Sabbath Devotional :: Embracing the Period of Great Humbling
Many years ago, in the mythical days just before the internet sped up communication, I was a student studying abroad in London. General Conference had happened somewhere, but it hadn’t happened yet for us, and just as we left to head out on a month-long trip in Europe, a friend got a package containing homemade conference cassette tapes. Because of this, a few days later I found myself on a train, struggling to get discernible words out of a small portable cassette player.
Suddenly, a voice came through clearly. Gordon B. Hinkley was reading a talk that President Benson felt too unwell to give himself, and for some reason it reached me at my core. As we sat and listened, I remember feeling very clearly, “This is a message from a prophet of God,” and the power of that experience, combined with the unique location in which it occurred, impacted me deeply. I read and reread that talk over the next few years, but it has been awhile since I’d sat with it. For some reason this week it kept returning to my mind.
As soon as I started listening it became clear why. The words felt as relevant as the day they were first spoken, but this time as I listened I felt sorrow. What was once a prophetic warning now felt like a missed opportunity. And when he began to define pride as enmity — hostility and hatred between us and others and us and God — I began to cry. Hearing this again in the context of the week’s events has been chilling and disheartening. We are living in a world where this enmity is manifest daily, and I really and truly do not want to “become as the Nephites of old” (D&C 38:39)!
As I listened once again to this powerful message, something entirely new and unexpected reached into my heart. As it worked its way around in there, I began to wonder if maybe my own pride is one of the reasons I am struggling so much to find a way to navigate this increasingly hostile world and find a way to change it.

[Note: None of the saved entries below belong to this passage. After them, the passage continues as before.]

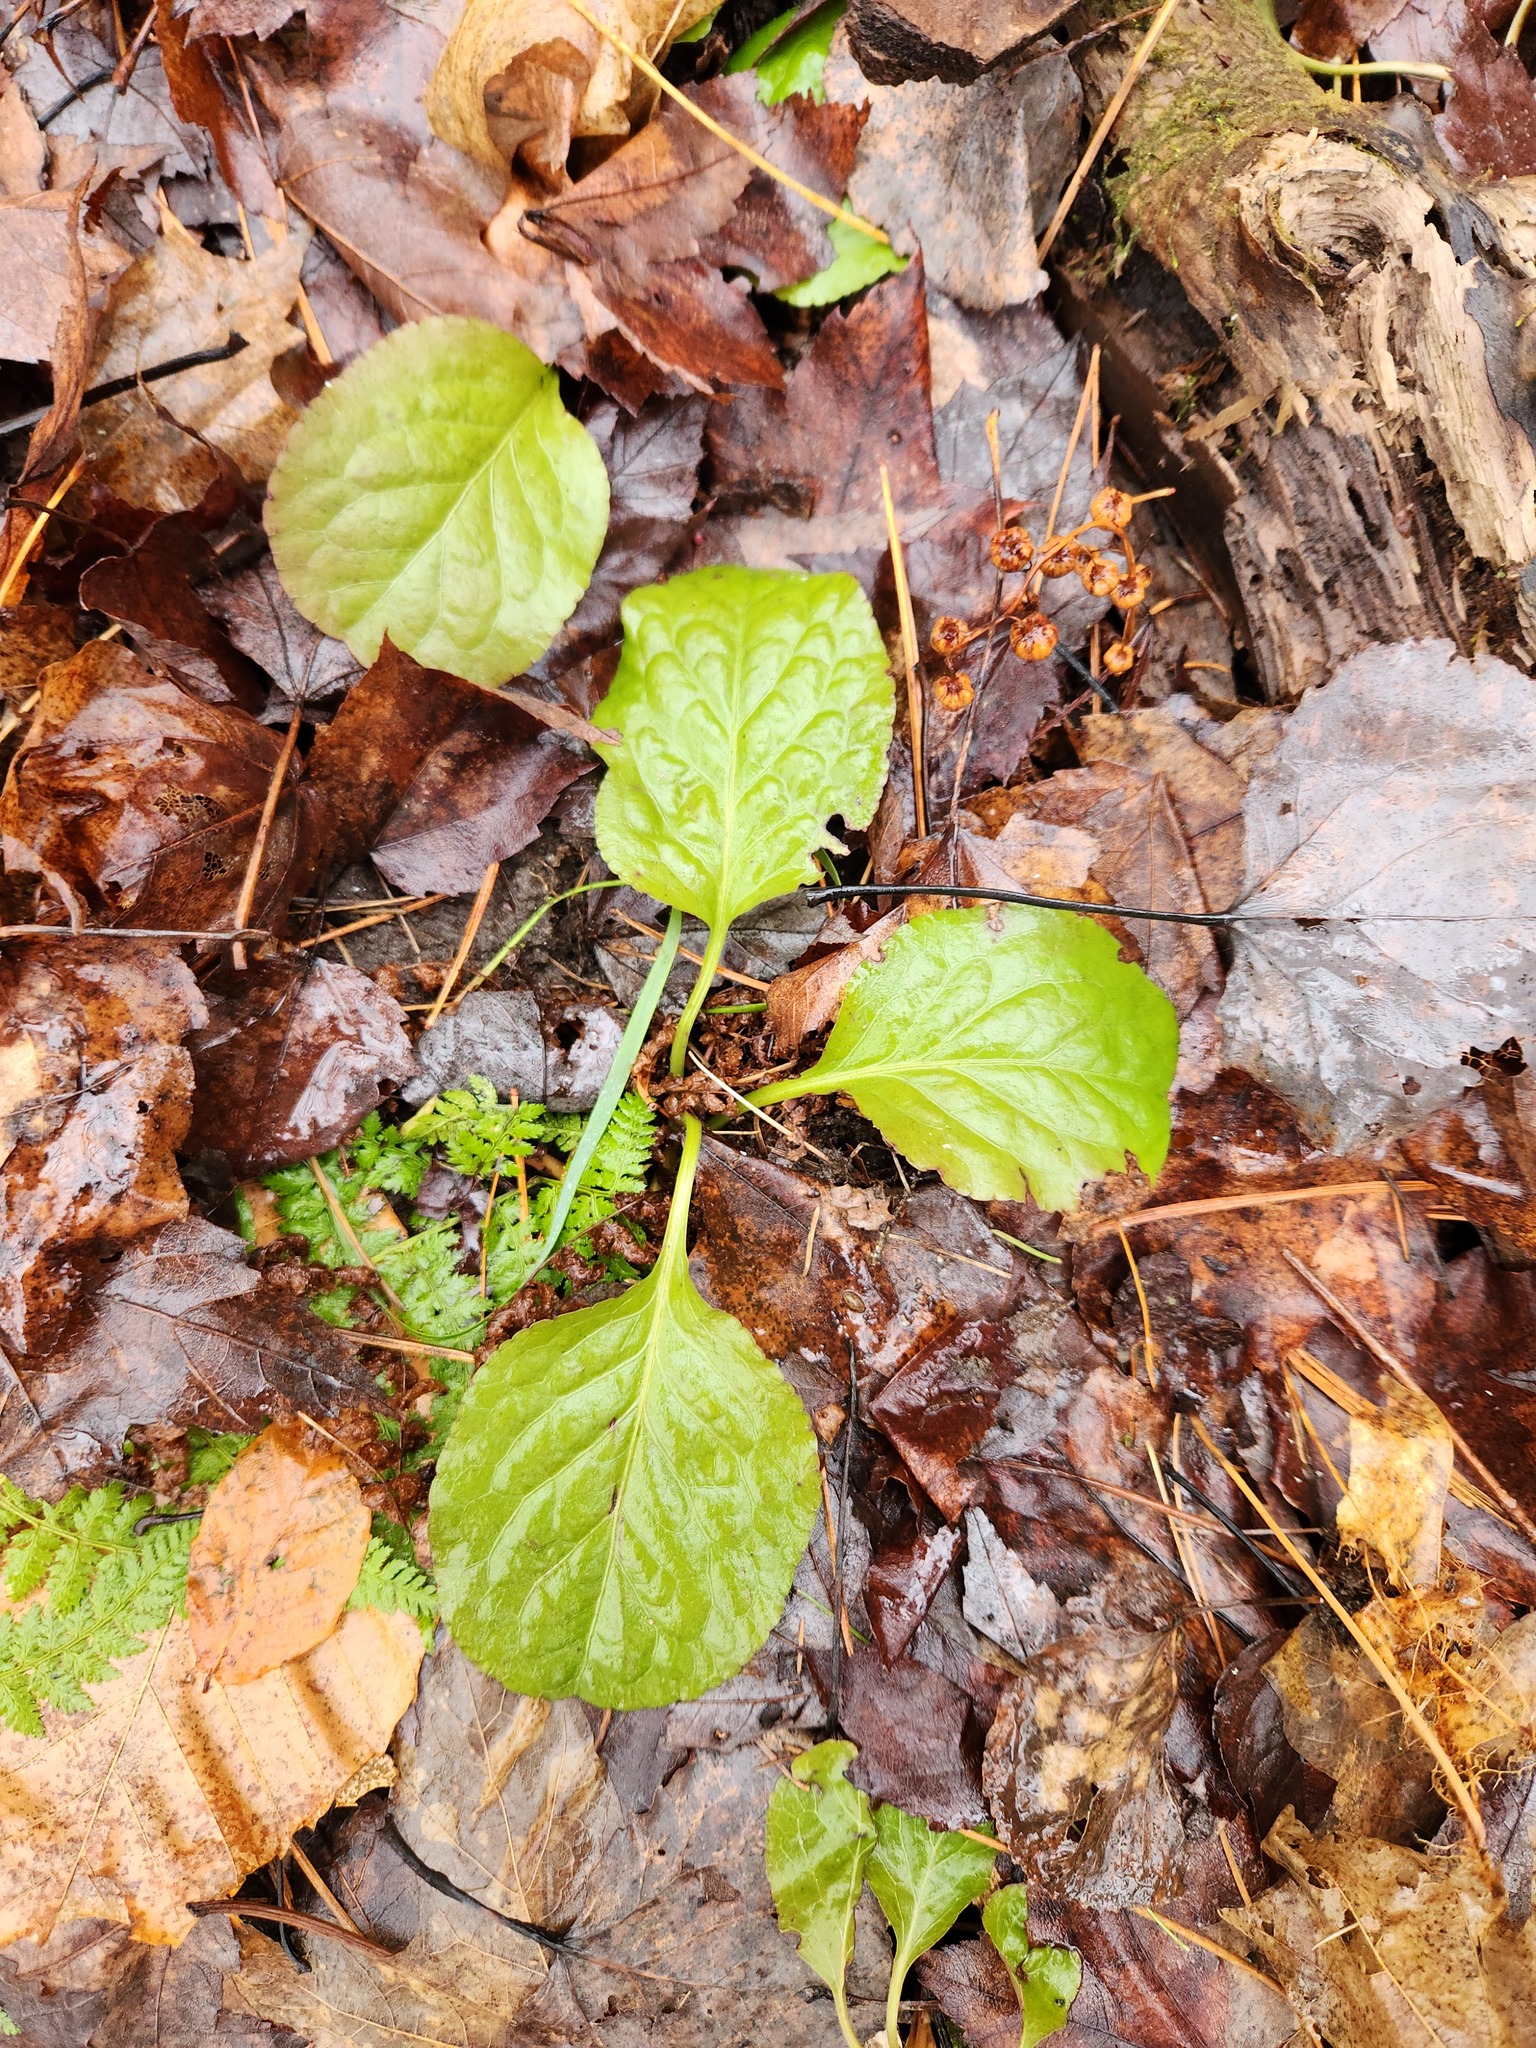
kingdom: Plantae
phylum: Tracheophyta
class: Magnoliopsida
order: Ericales
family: Ericaceae
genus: Pyrola
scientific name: Pyrola elliptica
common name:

President Benson explains that “the proud cannot accept the authority of God giving direction to their lives. They pit their perceptions of truth against God’s great knowledge, their abilities versus God’s priesthood power, their accomplishments against His mighty works.” As I struggle with a shockingly sudden shift from a world where things could be planned for, controlled, and expected, to one where they just . . . cannot, I’m increasingly anxious. Is it possible that some of my deepening anxiety is really born from pride? Had I grown so comfortable, so sure of my own capacity and ability to control “my world,” that I had come to believe the fiction that I was actually doing that? Had I forgotten that my life and its gifts and pleasures weren’t so much of my own making as they were a manifestation of His mighty works?
How much of my overwhelm isn’t a lack of faith or hope, but just me bumping into the limits of my own capacity at a stage in life when I have forgotten how it feels to be helpless? And how much of my struggle is my unwillingness to truly accept that if we want things to improve, we will need miracles. Does my pride want these “good things” on my terms and at a speed that eliminates my discomfort? Humility would say that He will accomplish his purposes with less concern for my comfort and control than my pride might like.
There is pride among the wicked, and it will continue to be a source of great pain to all of us. But I am wondering if the Saints of God, those who want to be agents for good and light, can sometimes be limiting their own effectiveness because they disguise their independence and pride with good intentions.
We are in a period of great humbling, and if we embrace that humbling and walk into it, rather than fighting it, will we find unexpected blessings and support? Will we come out as entirely different people than we could have become on our own? Will the Saints develop the powerful capacity to differentiate between their own will and the will of the Lord, their own capacity and the purposes of the Lord made manifest, and their own perceptions and God’s great knowledge? Is this the way we truly become the people of God? Not just by acting willfully to do good, but by acting humbly as we actualize his will?
President Benson concluded his sermon with a clarion call: “My dear brethren and sisters, we must prepare to redeem Zion. It was essentially the sin of pride that kept us from establishing Zion in the days of the Prophet Joseph Smith. It was the same sin of pride that brought consecration to an end among the Nephites. Pride is the great stumbling block to Zion. I repeat: Pride is the great stumbling block to Zion.”
I believe in Zion, and I also believe that the principles upon which it is built are the same principles that can heal us now. So I don’t want to be a stumbling block! How do we cultivate humility? How can we replace anxiety and personal control with an acceptance of the Lord’s will and a vision of what is in store for us?
At the beginning of this painful week, I was praying for capacity, and it didn’t feel like it was working very well. But now, as another Sabbath approaches, I have decided to pray for humility.
For “God will have a humble people. Either we can choose to be humble or we can be compelled to be humble… Let us choose to be humble.”